Ayat-ayat ini mengenai orang-orang yang berpaling dari mentadaburi Al-Qur`an dan sabda RasulNya shallallahu ‘alaihi wa sallam. Dan pada akhir ayat mengenai golongan orang yang Allah beri karunia kepadanya, yaitu “orang yang mau mengikuti peringatan dan takut kepada Allah yang Maha Penyayang.” (QS. Yasin: 11). Maka ini adalah permisalan bagi dua kelompok tersebut. 
[4] خَتَمَ الرِّسَالَةَ بِمِثۡلِ مَا بَدَأَهَا بِهِ بِحَمۡدِ اللهِ وَالصَّلَاةِ وَالسَّلَامِ عَلَى رَسُولِهِ وَهَٰذَا مِنۡ مَحَاسِنِ التَّأۡلِيفِ وَالتَّعۡلِيمِ وَذٰلِكَ بِالثَّنَاءِ عَلَى اللهِ أَوَّلًا وَآخِرًا. 

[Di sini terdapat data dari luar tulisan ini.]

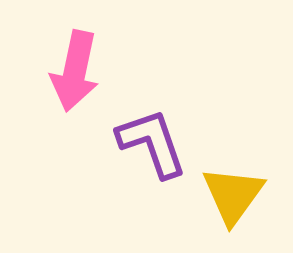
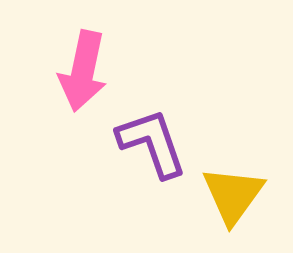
pink arrow: moved 8 px right
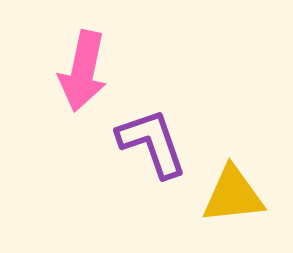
yellow triangle: rotated 48 degrees clockwise
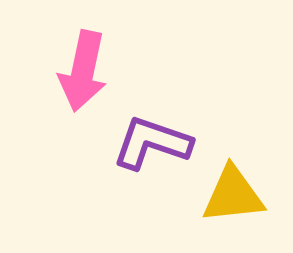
purple L-shape: rotated 52 degrees counterclockwise
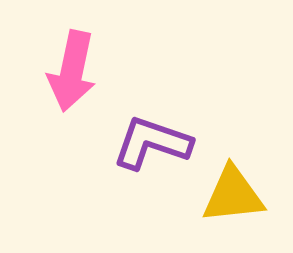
pink arrow: moved 11 px left
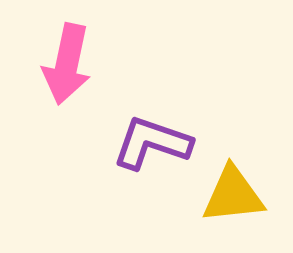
pink arrow: moved 5 px left, 7 px up
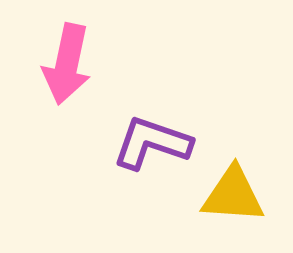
yellow triangle: rotated 10 degrees clockwise
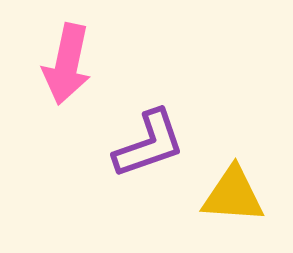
purple L-shape: moved 3 px left, 1 px down; rotated 142 degrees clockwise
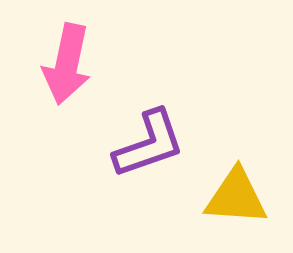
yellow triangle: moved 3 px right, 2 px down
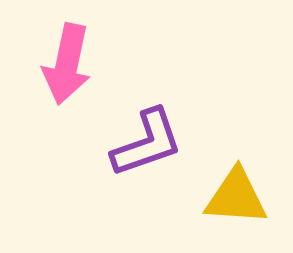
purple L-shape: moved 2 px left, 1 px up
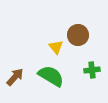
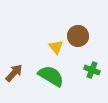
brown circle: moved 1 px down
green cross: rotated 28 degrees clockwise
brown arrow: moved 1 px left, 4 px up
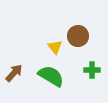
yellow triangle: moved 1 px left
green cross: rotated 21 degrees counterclockwise
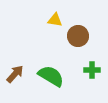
yellow triangle: moved 27 px up; rotated 42 degrees counterclockwise
brown arrow: moved 1 px right, 1 px down
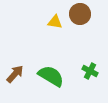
yellow triangle: moved 2 px down
brown circle: moved 2 px right, 22 px up
green cross: moved 2 px left, 1 px down; rotated 28 degrees clockwise
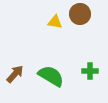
green cross: rotated 28 degrees counterclockwise
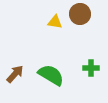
green cross: moved 1 px right, 3 px up
green semicircle: moved 1 px up
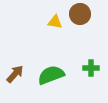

وَالصَّلَاةُ وَالسَّلَامُ عَلَى رَسُولِهِ مُعَلِّمِ الۡخَيۡرِ وَالدَّاعِي إِلَى اللهِ، صَلَّى اللهُ عَلَيۡهِ وَعَلَى آلِهِ وَصَحۡبِهِ وَمَنِ اهۡتَدَى بِهَدۡيِهِ وَسَارَ عَلَى نَهۡجِهِ وَتَمَسَّكَ بِسُنَّتِهِ إِلَى يَوۡمِ الدِّينِ. وَالۡحَمۡدُ لِلهِ رَبِّ الۡعَالَمِينَ. 
Beliau menutup risalah ini dengan seperti apa yang beliau mulai. Yaitu, dengan memuji Allah, shalawat dan salam kepada RasulNya. Dan ini termasuk keindahan tulisan dan pengajaran, yaitu dengan menyanjung Allah di awal dan di akhir. 
Shalawat dan salam semoga Allah curahkan kepada RasulNya yang mengajarkan kebaikan dan berdakwah kepada Allah. Semoga Allah senantiasa mencurahkan shalawat kepada beliau, keluarga, para shahabat, dan orang-orang yang mengambil petunjuk beliau, berjalan di atas jalan beliau, dan berpegang teguh dengan sunnah beliau sampai hari kiamat. Alhamdulillahi rabbil ‘alamin.